(Camera settings data)
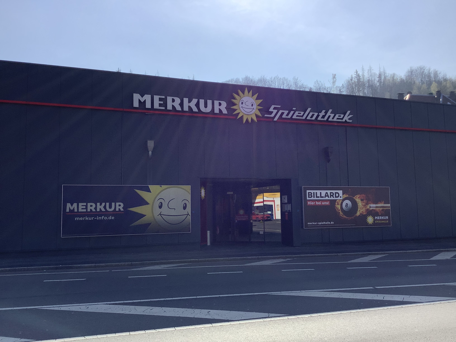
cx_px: 228
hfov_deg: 58.4
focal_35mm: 31
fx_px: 408
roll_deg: +1.5
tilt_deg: +4.9
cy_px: 171
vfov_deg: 45.4
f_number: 2.4
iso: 25
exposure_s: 1/1664
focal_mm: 3.3
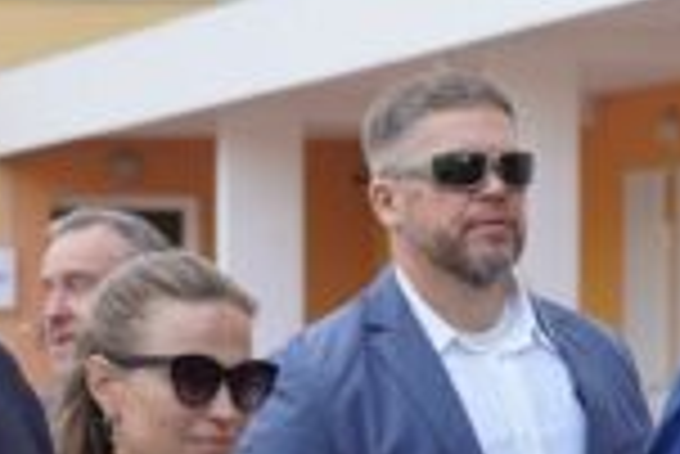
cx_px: 144
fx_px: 4802
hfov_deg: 8.1
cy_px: 859
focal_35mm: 254
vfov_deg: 5.3
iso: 125
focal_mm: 50
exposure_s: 1/160
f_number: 4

» **Assignment**
Return every entry above word for word, leaving pictures out.

» **Exercise solution**
cx_px: 228
hfov_deg: 58.4
focal_35mm: 31
fx_px: 408
roll_deg: +1.5
tilt_deg: +4.9
cy_px: 171
vfov_deg: 45.4
f_number: 2.4
iso: 25
exposure_s: 1/1664
focal_mm: 3.3
cx_px: 144
fx_px: 4802
hfov_deg: 8.1
cy_px: 859
focal_35mm: 254
vfov_deg: 5.3
iso: 125
focal_mm: 50
exposure_s: 1/160
f_number: 4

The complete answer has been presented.